Methods: All trauma patients ≥ 15 years old from 2012 to 2015 were queried from The National Trauma Data Bank. Pearson Chi2 and multivariate logistic regression models for mortality were performed controlling for patient age, gender, co-morbidities, injury severity (ISS), insurance, race, and ethnicity.
Results: When evaluating 2,921,790 patients, uninsured patients are 2.2 times more likely to die as compared to insured patients (OR 2.2, p<0.0001). Patients with Medicare are 1.5 times more likely to die, government-insured patients were 2.0 times, Medicaid 1.2 times, and auto insurance 1.4 time more likely to die than privately insured patients (p<0.0001).
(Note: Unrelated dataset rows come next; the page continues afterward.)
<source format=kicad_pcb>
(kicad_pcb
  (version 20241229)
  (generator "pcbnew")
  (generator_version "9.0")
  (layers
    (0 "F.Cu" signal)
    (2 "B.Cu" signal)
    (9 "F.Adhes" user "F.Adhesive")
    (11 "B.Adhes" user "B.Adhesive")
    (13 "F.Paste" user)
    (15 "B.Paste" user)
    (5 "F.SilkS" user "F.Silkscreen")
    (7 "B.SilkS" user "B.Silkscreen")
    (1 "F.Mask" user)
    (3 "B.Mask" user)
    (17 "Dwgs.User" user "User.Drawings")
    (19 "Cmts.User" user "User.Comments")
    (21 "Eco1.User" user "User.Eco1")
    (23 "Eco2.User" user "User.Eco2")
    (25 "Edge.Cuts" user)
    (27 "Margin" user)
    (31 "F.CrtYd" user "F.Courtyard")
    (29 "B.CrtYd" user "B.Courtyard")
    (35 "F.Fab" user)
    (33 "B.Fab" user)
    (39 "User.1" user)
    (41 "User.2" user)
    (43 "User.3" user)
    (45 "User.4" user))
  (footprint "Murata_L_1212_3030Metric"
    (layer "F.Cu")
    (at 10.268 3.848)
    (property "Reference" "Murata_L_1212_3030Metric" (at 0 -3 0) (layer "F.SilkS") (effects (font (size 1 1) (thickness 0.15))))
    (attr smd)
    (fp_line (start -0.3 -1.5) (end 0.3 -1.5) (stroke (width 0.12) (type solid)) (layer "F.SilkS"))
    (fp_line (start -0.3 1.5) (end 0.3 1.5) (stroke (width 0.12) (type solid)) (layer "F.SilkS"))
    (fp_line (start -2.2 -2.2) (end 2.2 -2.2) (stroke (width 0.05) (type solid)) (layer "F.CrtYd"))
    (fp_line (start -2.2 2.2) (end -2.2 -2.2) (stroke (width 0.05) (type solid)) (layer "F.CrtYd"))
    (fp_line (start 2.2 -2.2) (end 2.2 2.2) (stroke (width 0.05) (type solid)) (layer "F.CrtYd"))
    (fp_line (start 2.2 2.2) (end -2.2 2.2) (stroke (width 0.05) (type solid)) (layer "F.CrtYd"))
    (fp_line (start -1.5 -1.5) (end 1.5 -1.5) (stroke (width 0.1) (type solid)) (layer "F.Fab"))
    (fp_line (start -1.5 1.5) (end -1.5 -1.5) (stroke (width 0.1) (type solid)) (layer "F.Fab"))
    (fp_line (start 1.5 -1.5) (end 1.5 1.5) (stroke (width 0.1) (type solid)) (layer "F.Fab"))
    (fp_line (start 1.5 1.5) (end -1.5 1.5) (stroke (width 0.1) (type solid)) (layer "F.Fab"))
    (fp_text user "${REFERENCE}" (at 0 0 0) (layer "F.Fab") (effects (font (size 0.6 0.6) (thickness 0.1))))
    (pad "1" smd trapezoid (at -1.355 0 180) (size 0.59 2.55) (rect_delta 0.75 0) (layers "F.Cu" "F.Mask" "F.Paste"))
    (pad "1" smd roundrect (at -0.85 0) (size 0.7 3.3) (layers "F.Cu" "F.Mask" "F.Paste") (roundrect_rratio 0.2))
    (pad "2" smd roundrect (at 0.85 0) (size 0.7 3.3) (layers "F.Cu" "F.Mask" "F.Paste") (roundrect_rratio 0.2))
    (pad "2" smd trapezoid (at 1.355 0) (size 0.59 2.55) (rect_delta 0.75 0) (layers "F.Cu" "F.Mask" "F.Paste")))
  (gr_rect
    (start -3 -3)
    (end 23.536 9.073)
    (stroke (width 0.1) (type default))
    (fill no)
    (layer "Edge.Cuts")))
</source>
African Americans (p=0.99, American Indians (p=0.86), and Hispanics p=0.26) controlling for socioeconomic status had the same mortality risk as Caucasian patients. History of bleeding disorder, current chemotherapy or disseminated cancer, diabetes, cirrhosis, respiratory disease, history of MI, peripheral vascular disease, CHF, renal failure, esophageal varices, history of CVA all significantly contributed to mortality and were controlled for in this model (p<0.05). ISS (OR 1.1), gender (OR 1.4), age (OR 1.0), and alcohol use (OR 1.2) significantly correlated with mortality in this regression (p<0.001).
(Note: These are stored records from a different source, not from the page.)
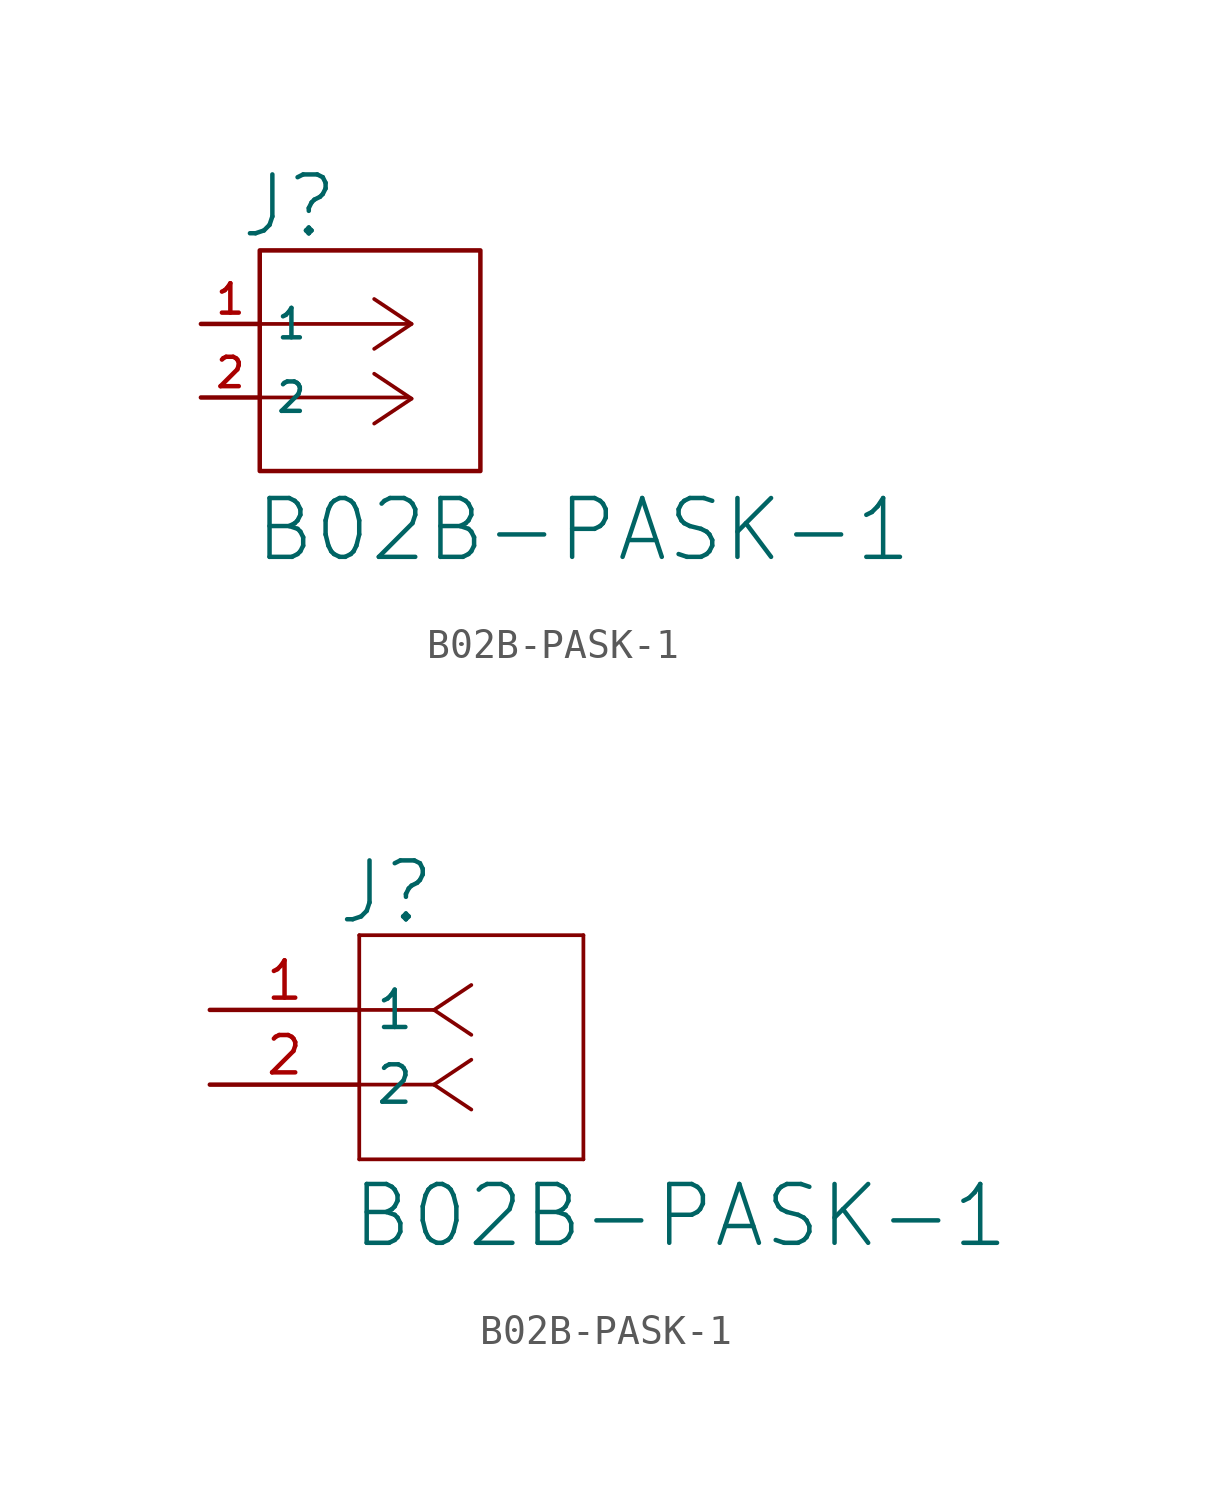
<source format=kicad_sym>
(kicad_symbol_lib
  (version 20220914)
  (generator kicad_symbol_editor)
  (symbol "B02B-PASK-1"
    (pin_names
      (offset 0.5))
    (property "Reference" "J"
      (at 3 4 0)
      (effects (font (size 2 2))))
    (property "Value" "B02B-PASK-1"
      (at 13 -7 0)
      (effects (font (size 2 2))))
    (symbol "B02B-PASK-1_1_1"
      (polyline (pts (xy 7 -2.5) (xy 2 -2.5)) (stroke (width 0.127) (type default)) (fill (type none)))
      (polyline (pts (xy 7 0) (xy 2.08 0)) (stroke (width 0.127) (type default)) (fill (type none)))
      (polyline (pts (xy 7.16 -2.54) (xy 5.89 -3.387)) (stroke (width 0.127) (type default)) (fill (type none)))
      (polyline (pts (xy 7.16 -2.54) (xy 5.89 -1.693)) (stroke (width 0.127) (type default)) (fill (type none)))
      (polyline (pts (xy 7.16 0) (xy 5.89 -0.847)) (stroke (width 0.127) (type default)) (fill (type none)))
      (polyline (pts (xy 7.16 0) (xy 5.89 0.847)) (stroke (width 0.127) (type default)) (fill (type none)))
      (rectangle (start 2 2.5) (end 9.5 -5) (stroke (width 0) (type default)) (fill (type none)))
      (pin unspecified line (at 0 0 0) (length 2) (name "1" (effects (font (size 1 1)))) (number "1" (effects (font (size 1 1)))))
      (pin unspecified line (at 0 -2.5 0) (length 2) (name "2" (effects (font (size 1 1)))) (number "2" (effects (font (size 1 1))))))
    (symbol "B02B-PASK-1_1_2"
      (polyline (pts (xy 2.08 -5.08) (xy 9.7 -5.08)) (stroke (width 0.127) (type default)) (fill (type none)))
      (polyline (pts (xy 2.08 2.54) (xy 2.08 -5.08)) (stroke (width 0.127) (type default)) (fill (type none)))
      (polyline (pts (xy 4.62 -2.54) (xy 2.08 -2.54)) (stroke (width 0.127) (type default)) (fill (type none)))
      (polyline (pts (xy 4.62 -2.54) (xy 5.89 -3.387)) (stroke (width 0.127) (type default)) (fill (type none)))
      (polyline (pts (xy 4.62 -2.54) (xy 5.89 -1.693)) (stroke (width 0.127) (type default)) (fill (type none)))
      (polyline (pts (xy 4.62 0) (xy 2.08 0)) (stroke (width 0.127) (type default)) (fill (type none)))
      (polyline (pts (xy 4.62 0) (xy 5.89 -0.847)) (stroke (width 0.127) (type default)) (fill (type none)))
      (polyline (pts (xy 4.62 0) (xy 5.89 0.847)) (stroke (width 0.127) (type default)) (fill (type none)))
      (polyline (pts (xy 9.7 -5.08) (xy 9.7 2.54)) (stroke (width 0.127) (type default)) (fill (type none)))
      (polyline (pts (xy 9.7 2.54) (xy 2.08 2.54)) (stroke (width 0.127) (type default)) (fill (type none)))
      (pin unspecified line (at -3 0 0) (length 5.08) (name "1" (effects (font (size 1.27 1.27)))) (number "1" (effects (font (size 1.27 1.27)))))
      (pin unspecified line (at -3 -2.54 0) (length 5.08) (name "2" (effects (font (size 1.27 1.27)))) (number "2" (effects (font (size 1.27 1.27))))))))
</source>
Conclusion: When analyzing all trauma patients, every patient despite their injury severity, medical comorbidities, race and ethnicity was more likely to die if they did not have private or worker’s compensation insurance. Patients identified as African American, American Indian, or Hispanic had identical outcomes as Caucasian patients. Currently, mortality in trauma directly correlates with financial wellbeing.